[Exercise details] The answer must be an exact transcription of every record.
Source material: Begin
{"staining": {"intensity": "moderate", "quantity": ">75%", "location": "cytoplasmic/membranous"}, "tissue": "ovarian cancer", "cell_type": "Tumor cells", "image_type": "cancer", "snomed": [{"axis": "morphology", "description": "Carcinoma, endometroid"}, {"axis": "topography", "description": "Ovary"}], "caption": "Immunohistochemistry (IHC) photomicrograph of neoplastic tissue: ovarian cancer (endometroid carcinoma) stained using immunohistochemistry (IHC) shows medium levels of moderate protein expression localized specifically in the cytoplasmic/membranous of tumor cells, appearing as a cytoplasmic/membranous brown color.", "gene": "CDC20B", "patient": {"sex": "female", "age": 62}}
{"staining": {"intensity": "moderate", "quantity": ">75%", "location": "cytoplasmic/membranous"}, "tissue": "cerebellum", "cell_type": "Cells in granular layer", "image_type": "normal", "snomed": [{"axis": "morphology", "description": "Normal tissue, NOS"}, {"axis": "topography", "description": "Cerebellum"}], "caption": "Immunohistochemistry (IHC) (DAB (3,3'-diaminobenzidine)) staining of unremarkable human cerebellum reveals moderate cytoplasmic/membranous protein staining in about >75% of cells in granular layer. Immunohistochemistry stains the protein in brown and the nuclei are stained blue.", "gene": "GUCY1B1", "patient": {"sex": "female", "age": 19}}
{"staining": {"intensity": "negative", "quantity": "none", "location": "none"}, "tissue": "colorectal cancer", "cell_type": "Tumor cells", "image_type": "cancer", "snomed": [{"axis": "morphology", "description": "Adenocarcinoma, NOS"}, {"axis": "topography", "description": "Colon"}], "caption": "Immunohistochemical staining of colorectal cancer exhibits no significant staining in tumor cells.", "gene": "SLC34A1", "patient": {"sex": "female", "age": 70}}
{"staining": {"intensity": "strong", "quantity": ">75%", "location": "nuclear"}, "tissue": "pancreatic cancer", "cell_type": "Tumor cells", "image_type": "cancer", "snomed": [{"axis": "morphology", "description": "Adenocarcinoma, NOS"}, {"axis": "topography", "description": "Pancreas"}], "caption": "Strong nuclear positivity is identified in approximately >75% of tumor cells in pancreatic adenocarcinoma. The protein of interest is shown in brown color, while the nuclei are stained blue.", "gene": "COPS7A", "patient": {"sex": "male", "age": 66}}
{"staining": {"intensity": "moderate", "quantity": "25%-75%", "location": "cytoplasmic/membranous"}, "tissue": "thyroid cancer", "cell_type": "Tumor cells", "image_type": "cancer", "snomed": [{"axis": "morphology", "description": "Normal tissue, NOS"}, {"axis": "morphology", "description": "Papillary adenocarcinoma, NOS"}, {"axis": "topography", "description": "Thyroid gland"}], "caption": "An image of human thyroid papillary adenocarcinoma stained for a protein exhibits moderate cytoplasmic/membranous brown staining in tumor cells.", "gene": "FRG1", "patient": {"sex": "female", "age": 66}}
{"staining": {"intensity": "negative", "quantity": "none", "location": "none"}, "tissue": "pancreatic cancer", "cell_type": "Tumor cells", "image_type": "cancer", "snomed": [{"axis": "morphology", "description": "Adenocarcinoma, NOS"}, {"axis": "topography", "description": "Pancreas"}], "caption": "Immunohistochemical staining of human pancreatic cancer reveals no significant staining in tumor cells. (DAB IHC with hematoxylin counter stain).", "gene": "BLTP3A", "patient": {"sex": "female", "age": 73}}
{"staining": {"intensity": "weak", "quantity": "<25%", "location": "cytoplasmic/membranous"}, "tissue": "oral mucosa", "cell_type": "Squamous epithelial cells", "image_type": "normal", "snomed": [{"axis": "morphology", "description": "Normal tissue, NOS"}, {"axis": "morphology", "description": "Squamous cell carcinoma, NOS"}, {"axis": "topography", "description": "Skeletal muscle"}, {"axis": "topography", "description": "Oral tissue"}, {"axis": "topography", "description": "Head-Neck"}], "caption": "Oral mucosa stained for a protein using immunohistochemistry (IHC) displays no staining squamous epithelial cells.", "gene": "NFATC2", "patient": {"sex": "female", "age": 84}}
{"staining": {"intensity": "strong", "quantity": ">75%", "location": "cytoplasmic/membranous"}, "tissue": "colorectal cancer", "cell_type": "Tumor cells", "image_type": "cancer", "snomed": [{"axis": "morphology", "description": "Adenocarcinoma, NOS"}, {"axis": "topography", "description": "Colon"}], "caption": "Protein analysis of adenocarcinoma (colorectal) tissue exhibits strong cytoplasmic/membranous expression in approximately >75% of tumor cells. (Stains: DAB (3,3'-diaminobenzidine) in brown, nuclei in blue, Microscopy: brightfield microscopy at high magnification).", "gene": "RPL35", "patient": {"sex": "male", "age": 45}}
Source material: End
[Result for this task]
{"staining": {"intensity": "moderate", "quantity": ">75%", "location": "cytoplasmic/membranous"}, "tissue": "ovarian cancer", "cell_type": "Tumor cells", "image_type": "cancer", "snomed": [{"axis": "morphology", "description": "Carcinoma, endometroid"}, {"axis": "topography", "description": "Ovary"}], "caption": "Immunohistochemistry (IHC) photomicrograph of neoplastic tissue: ovarian cancer (endometroid carcinoma) stained using immunohistochemistry (IHC) shows medium levels of moderate protein expression localized specifically in the cytoplasmic/membranous of tumor cells, appearing as a cytoplasmic/membranous brown color.", "gene": "CDC20B", "patient": {"sex": "female", "age": 62}}
{"staining": {"intensity": "moderate", "quantity": ">75%", "location": "cytoplasmic/membranous"}, "tissue": "cerebellum", "cell_type": "Cells in granular layer", "image_type": "normal", "snomed": [{"axis": "morphology", "description": "Normal tissue, NOS"}, {"axis": "topography", "description": "Cerebellum"}], "caption": "Immunohistochemistry (IHC) (DAB (3,3'-diaminobenzidine)) staining of unremarkable human cerebellum reveals moderate cytoplasmic/membranous protein staining in about >75% of cells in granular layer. Immunohistochemistry stains the protein in brown and the nuclei are stained blue.", "gene": "GUCY1B1", "patient": {"sex": "female", "age": 19}}
{"staining": {"intensity": "negative", "quantity": "none", "location": "none"}, "tissue": "colorectal cancer", "cell_type": "Tumor cells", "image_type": "cancer", "snomed": [{"axis": "morphology", "description": "Adenocarcinoma, NOS"}, {"axis": "topography", "description": "Colon"}], "caption": "Immunohistochemical staining of colorectal cancer exhibits no significant staining in tumor cells.", "gene": "SLC34A1", "patient": {"sex": "female", "age": 70}}
{"staining": {"intensity": "strong", "quantity": ">75%", "location": "nuclear"}, "tissue": "pancreatic cancer", "cell_type": "Tumor cells", "image_type": "cancer", "snomed": [{"axis": "morphology", "description": "Adenocarcinoma, NOS"}, {"axis": "topography", "description": "Pancreas"}], "caption": "Strong nuclear positivity is identified in approximately >75% of tumor cells in pancreatic adenocarcinoma. The protein of interest is shown in brown color, while the nuclei are stained blue.", "gene": "COPS7A", "patient": {"sex": "male", "age": 66}}
{"staining": {"intensity": "moderate", "quantity": "25%-75%", "location": "cytoplasmic/membranous"}, "tissue": "thyroid cancer", "cell_type": "Tumor cells", "image_type": "cancer", "snomed": [{"axis": "morphology", "description": "Normal tissue, NOS"}, {"axis": "morphology", "description": "Papillary adenocarcinoma, NOS"}, {"axis": "topography", "description": "Thyroid gland"}], "caption": "An image of human thyroid papillary adenocarcinoma stained for a protein exhibits moderate cytoplasmic/membranous brown staining in tumor cells.", "gene": "FRG1", "patient": {"sex": "female", "age": 66}}
{"staining": {"intensity": "negative", "quantity": "none", "location": "none"}, "tissue": "pancreatic cancer", "cell_type": "Tumor cells", "image_type": "cancer", "snomed": [{"axis": "morphology", "description": "Adenocarcinoma, NOS"}, {"axis": "topography", "description": "Pancreas"}], "caption": "Immunohistochemical staining of human pancreatic cancer reveals no significant staining in tumor cells. (DAB IHC with hematoxylin counter stain).", "gene": "BLTP3A", "patient": {"sex": "female", "age": 73}}
{"staining": {"intensity": "weak", "quantity": "<25%", "location": "cytoplasmic/membranous"}, "tissue": "oral mucosa", "cell_type": "Squamous epithelial cells", "image_type": "normal", "snomed": [{"axis": "morphology", "description": "Normal tissue, NOS"}, {"axis": "morphology", "description": "Squamous cell carcinoma, NOS"}, {"axis": "topography", "description": "Skeletal muscle"}, {"axis": "topography", "description": "Oral tissue"}, {"axis": "topography", "description": "Head-Neck"}], "caption": "Oral mucosa stained for a protein using immunohistochemistry (IHC) displays no staining squamous epithelial cells.", "gene": "NFATC2", "patient": {"sex": "female", "age": 84}}
{"staining": {"intensity": "strong", "quantity": ">75%", "location": "cytoplasmic/membranous"}, "tissue": "colorectal cancer", "cell_type": "Tumor cells", "image_type": "cancer", "snomed": [{"axis": "morphology", "description": "Adenocarcinoma, NOS"}, {"axis": "topography", "description": "Colon"}], "caption": "Protein analysis of adenocarcinoma (colorectal) tissue exhibits strong cytoplasmic/membranous expression in approximately >75% of tumor cells. (Stains: DAB (3,3'-diaminobenzidine) in brown, nuclei in blue, Microscopy: brightfield microscopy at high magnification).", "gene": "RPL35", "patient": {"sex": "male", "age": 45}}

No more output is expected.